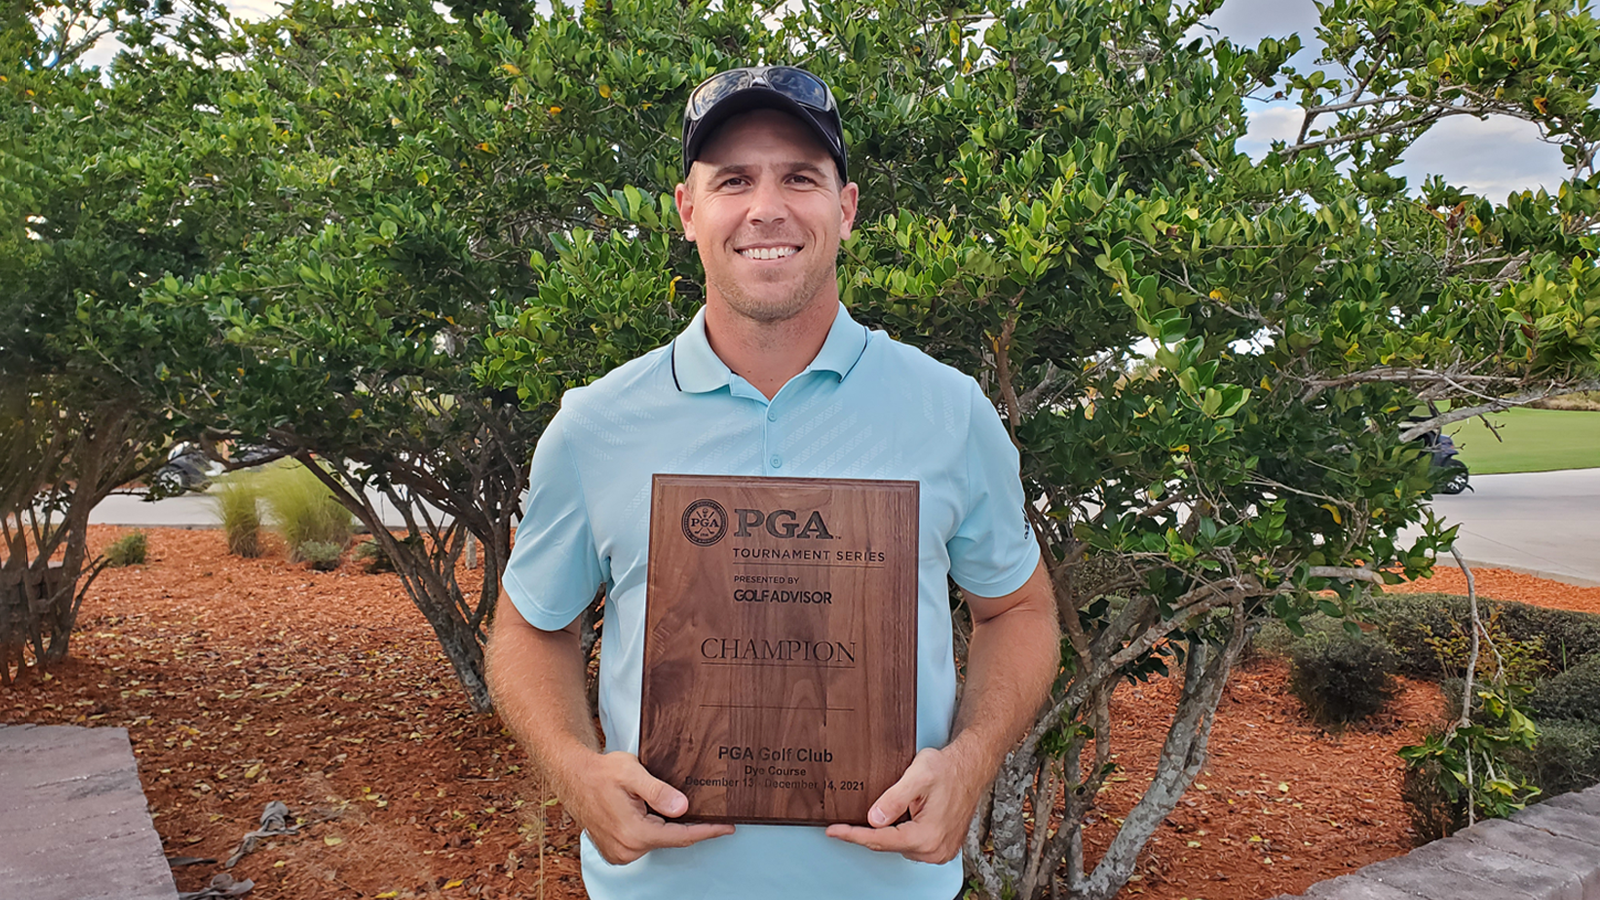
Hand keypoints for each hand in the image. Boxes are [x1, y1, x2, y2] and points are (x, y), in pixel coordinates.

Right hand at [561, 751, 734, 864]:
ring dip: (668, 826)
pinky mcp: (616, 852)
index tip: (727, 827)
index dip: (707, 831)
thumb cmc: (601, 772)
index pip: (681, 836)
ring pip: (658, 841)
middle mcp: (627, 849)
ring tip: (672, 804)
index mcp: (634, 832)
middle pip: (671, 839)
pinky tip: (654, 813)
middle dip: (690, 825)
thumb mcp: (632, 772)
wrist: (574, 777)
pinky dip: (654, 830)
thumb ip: (659, 791)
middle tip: (710, 810)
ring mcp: (620, 853)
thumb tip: (683, 806)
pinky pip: (645, 843)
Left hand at [824, 745, 980, 863]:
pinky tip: (902, 817)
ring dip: (888, 831)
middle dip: (868, 832)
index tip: (833, 831)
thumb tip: (874, 819)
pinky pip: (911, 845)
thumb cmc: (948, 769)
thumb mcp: (918, 776)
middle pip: (887, 845)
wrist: (970, 769)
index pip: (880, 840)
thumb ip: (894, 799)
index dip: (853, 835)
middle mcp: (934, 849)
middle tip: (849, 818)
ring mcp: (939, 851)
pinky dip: (901, 833)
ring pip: (898, 846)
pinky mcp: (941, 848)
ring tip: (891, 808)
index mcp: (927, 835)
----------------
### TASK:
Only the lines from the one with "thumb tip: (683, 806)" through the final line above belong in the answer, each retyped exactly.

### REPLY:
thumb tip: (683, 806)
pinky pip: (645, 843)
Left hand at [824, 745, 980, 863]:
pinky tip: (902, 817)
ring dip: (888, 831)
middle dip: (868, 832)
index tip: (833, 831)
thumb tip: (874, 819)
pinky pip: (911, 845)
thumb cmc: (948, 769)
thumb mcp: (918, 776)
middle pip: (887, 845)
wrist: (970, 769)
index pip: (880, 840)
thumb ip: (894, 799)
index dip: (853, 835)
middle mcp: (934, 849)
middle tip: (849, 818)
ring mcp: (939, 851)
pinky dip: (901, 833)
ring pip: (898, 846)
pinky mcp: (941, 848)
ring tip: (891, 808)
index mcp: (927, 835)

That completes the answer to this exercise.